Something else I spotted on H.A.A.’s site got me wondering about the timing of D.C. sightings. It might answer the question I had why no one reported seeing it prior to the assassinations of Garfield and McKinley.

But then, just as quickly, the grimalkin disappeared for decades; newspaper reports mention a sighting of the spectral feline in 1898, noting that it had been absent for 35 years.

Allegedly D.C. was spotted in 1929 before the Stock Market Crash. Not quite 35 years after the 1898 report, but close. 31.

The John F. Kennedy Assassination happened 34 years after the Stock Market crash.

The other two presidential assassinations didn’t happen during what I’m now thinking of as Demon Cat Decades, which, if the sightings can be trusted, come about every three to three and a half decades apart.

  • James A. Garfield was shot on July 2, 1881. He died of his injuries on September 19, 1881.
  • William McKinley was shot on September 6, 1901. He died of his injuries on September 14, 1881.

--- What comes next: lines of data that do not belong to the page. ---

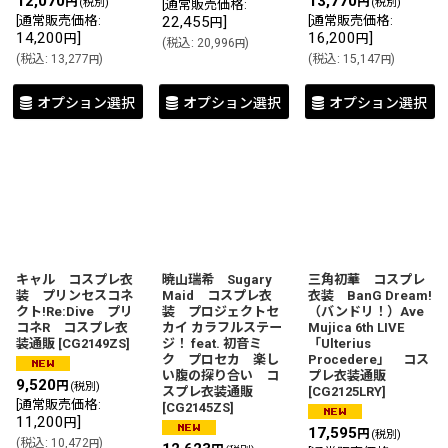
12,070
13,770
円
円
(税別)
(税別)
[
通常販売価格
:
[
通常販売価格
:
22,455
]
[
通常販売価格
:
円
14,200
]
16,200
]
円
円
(
税込
:
20,996
)
円
(
税込
:
13,277
)
(
税込
:
15,147
)
円
円
オプション選択
オプション選択
オプション選択
キャル コスプレ衣
暁山瑞希 Sugary
三角初華 コスプレ
装 プリンセスコネ
Maid コスプレ衣
衣装 BanG Dream!
クト!Re:Dive プリ
装 プロジェクトセ
（バンドリ！）Ave
コネR コスプレ衣
カイ カラフルステー
Mujica 6th LIVE
装通販
[
CG2149ZS
]
ジ！ feat. 初音ミ
「Ulterius
ク プロセカ 楽し
Procedere」 コス
い腹の探り合い コ
プレ衣装通販
9,520
円
(税別)
スプレ衣装通販
[
CG2125LRY
]
[
通常販売価格
:
[
CG2145ZS
]
11,200
]
円
17,595
円
(税別)
(
税込
:
10,472
)
円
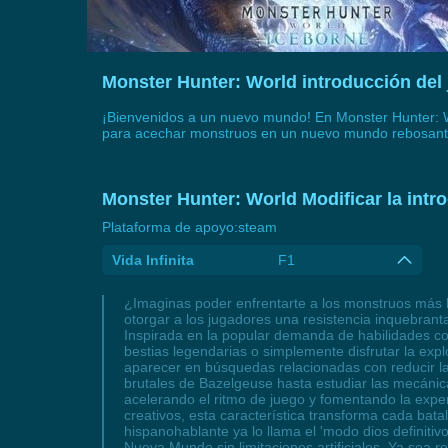
Monster Hunter: World introducción de
¡Bienvenidos a un nuevo mundo! En Monster Hunter: Wor
para acechar monstruos en un nuevo mundo rebosant
Monster Hunter: World Modificar la intr
Plataforma de apoyo:
steam
Vida Infinita
F1
¿Imaginas poder enfrentarte a los monstruos más br
otorgar a los jugadores una resistencia inquebrant
Inspirada en la popular demanda de habilidades co
bestias legendarias o simplemente disfrutar la ex
aparecer en búsquedas relacionadas con reducir la
brutales de Bazelgeuse hasta estudiar las mecánicas
acelerando el ritmo de juego y fomentando la expe
creativos, esta característica transforma cada bata
hispanohablante ya lo llama el 'modo dios definiti
Nueva Mundo sin limitaciones artificiales. Ya sea r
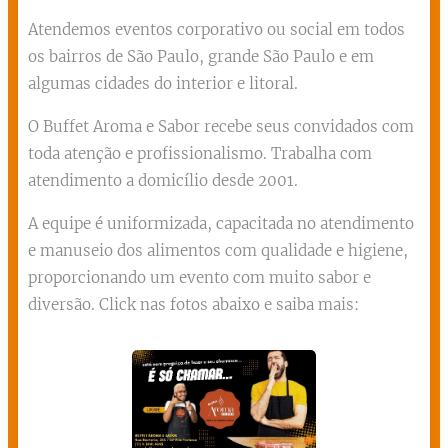
Atendemos eventos corporativo ou social em todos
os bairros de São Paulo, grande São Paulo e em
algumas cidades do interior e litoral.
O Buffet Aroma e Sabor recebe seus convidados com
toda atenção e profissionalismo. Trabalha com
atendimento a domicílio desde 2001.
A equipe é uniformizada, capacitada no atendimento
e manuseio dos alimentos com qualidade e higiene,
proporcionando um evento com muito sabor e
diversão. Click nas fotos abaixo e saiba mais:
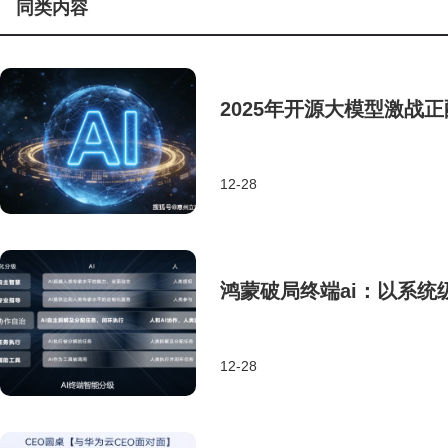
同类内容
2025年开源大模型激战
12-28
鸿蒙破局终端ai：以系
12-28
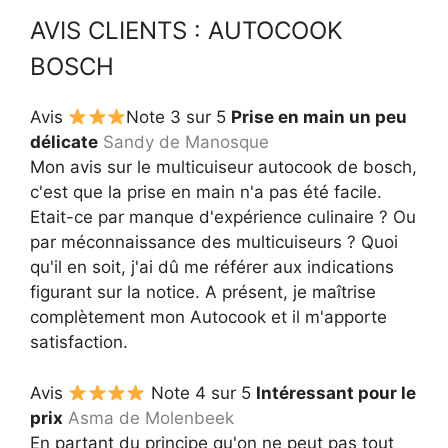
AVIS CLIENTS : AUTOCOOK
BOSCH
Avis
Note 3 sur 5
Prise en main un peu
délicate
Sandy de Manosque
Mon avis sur le multicuiseur autocook de bosch,
c'est que la prise en main n'a pas été facile.
Etait-ce par manque d'expérience culinaire ? Ou
par méconnaissance des multicuiseurs ? Quoi
qu'il en soit, j'ai dû me référer aux indications
figurant sur la notice. A présent, je maîtrise
complètement mon Autocook et il m'apporte
satisfaction.
Avis
Note 4 sur 5
Intéressant pour le
prix
Asma de Molenbeek
En partant du principe qu'on ne peut pas tout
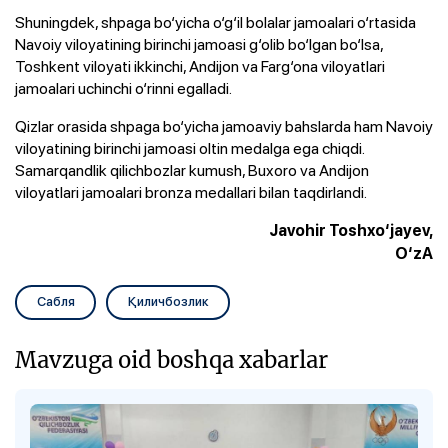
Shuningdek, shpaga bo‘yicha o‘g‘il bolalar jamoalari o‘rtasida
Navoiy viloyatining birinchi jamoasi g‘olib bo‘lgan bo‘lsa,
Toshkent viloyati ikkinchi, Andijon va Farg‘ona viloyatlari
jamoalari uchinchi o‘rinni egalladi.
Qizlar orasida shpaga bo‘yicha jamoaviy bahslarda ham Navoiy
viloyatining birinchi jamoasi oltin medalga ega chiqdi.
Samarqandlik qilichbozlar kumush, Buxoro va Andijon
viloyatlari jamoalari bronza medallari bilan taqdirlandi.
Javohir Toshxo‘jayev,
O‘zA
Сабля
Қиличбозлик
Mavzuga oid boshqa xabarlar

And if they are spaced out according to decades, there should have been one sometime in the mid to late 1990s.

It also means another is due sometime this decade, in the 2020s.

But What About the WWII Sighting?

Is Demon Cat a harbinger of doom like Mothman?

I don’t know.

Most of the accounts are attributed to negative events. Most of those were spaced out about 30 or so years.

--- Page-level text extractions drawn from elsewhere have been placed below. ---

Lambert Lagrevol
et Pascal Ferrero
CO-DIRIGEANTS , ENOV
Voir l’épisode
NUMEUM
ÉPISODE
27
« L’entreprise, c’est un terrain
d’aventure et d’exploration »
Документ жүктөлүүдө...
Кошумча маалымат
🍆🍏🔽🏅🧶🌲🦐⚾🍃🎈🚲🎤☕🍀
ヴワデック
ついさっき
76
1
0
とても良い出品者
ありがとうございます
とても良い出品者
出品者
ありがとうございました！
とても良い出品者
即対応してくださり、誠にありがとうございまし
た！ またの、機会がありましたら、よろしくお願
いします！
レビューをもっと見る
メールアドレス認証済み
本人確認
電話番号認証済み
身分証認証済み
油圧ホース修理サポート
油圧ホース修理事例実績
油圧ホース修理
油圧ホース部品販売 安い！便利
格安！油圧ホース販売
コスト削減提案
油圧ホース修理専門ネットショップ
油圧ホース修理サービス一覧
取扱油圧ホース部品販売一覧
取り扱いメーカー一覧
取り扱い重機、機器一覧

Except for the World War II sighting.

It was 16 years from Stock Market Crash. The Kennedy Assassination sighting would come 18 years later.

The end of World War II would have been a historic, not ominous, event. Everyone was ready for it to be over.

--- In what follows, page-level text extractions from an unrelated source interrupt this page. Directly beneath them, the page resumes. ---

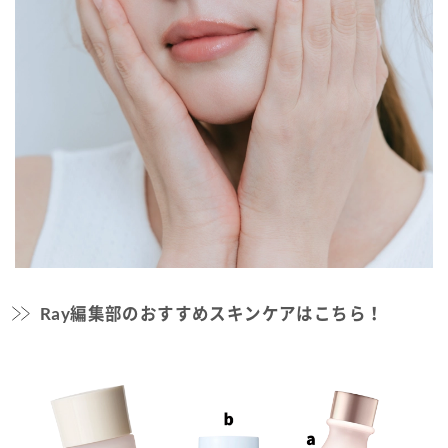
Ray編集部のおすすめスキンケアはこちら！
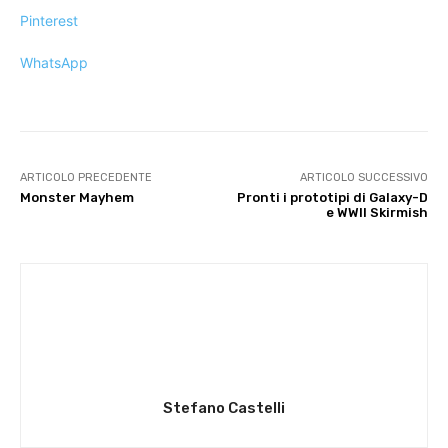
Pinterest
WhatsApp
ARTICOLO PRECEDENTE
ARTICOLO SUCCESSIVO
Monster Mayhem
Pronti i prototipi di Galaxy-D
e WWII Skirmish
Stefano Castelli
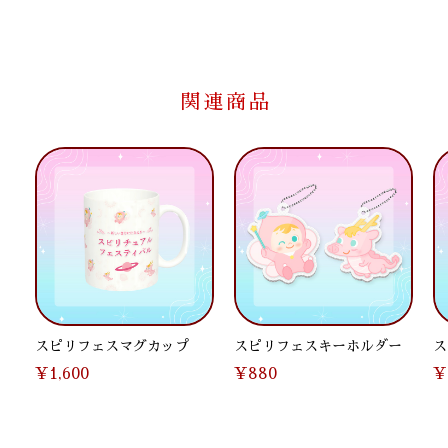
関連商品
スピリフェスマグカップ
スピリフェスキーホルダー
ス
ル
¥1,600
¥880
¥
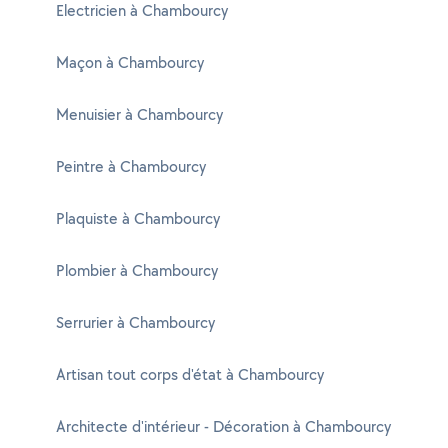
Electricien à Chambourcy
Maçon à Chambourcy
Menuisier à Chambourcy
Peintre à Chambourcy
Plaquiste à Chambourcy
Plombier à Chambourcy
Serrurier à Chambourcy
Artisan tout corps d'état à Chambourcy
Architecte d'intérieur - Décoration à Chambourcy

Even Demon Cat? Was D.C. celebrating the end of the war or the opposite? Had he been feeding off all of the sadness, destruction and uncertainty? Was he upset it was ending?

Who knows. Because who even knows if any of the sightings really happened. All I know is that based on the sightings that have been reported, it’s the only Demon Cat story that doesn’t fit with the Decades’ theory.

But we could be due –or perhaps overdue– for a Demon Cat story. I’m keeping my ears and eyes open for any mentions of modern-day Demon Cat sightings.

Or perhaps you know of one? Use the Check-In to share it!

Sources:

http://www.thehauntedhillside.com/posts/the_demon_cat_of_washington_dc.html

https://history.house.gov/Blog/2019/October/10-29-Haunting-Debunked/

https://www.washingtonpost.com/history/2018/10/31/feline-spook-capitol-how-demon-cat-became-washingtons-best-ghost-story/

2 Comments

  1. The hiccup in the dates didn’t faze me. I noticed the discrepancy but thought “official” (1940s) and “legend” (such as JFK’s assassination) are two different things, one documented and the other rumored. As for the location thing, that totally went over my head.:-) Interesting about the 30-years thing, yeah, we’re due for a sighting!

  2. Author

    I didn’t think about it until the next day and then I panicked. I hate spreading false info. But I thought, “Well, I can turn it into a learning experience.” Maybe not for anyone but me though. THX for humoring me!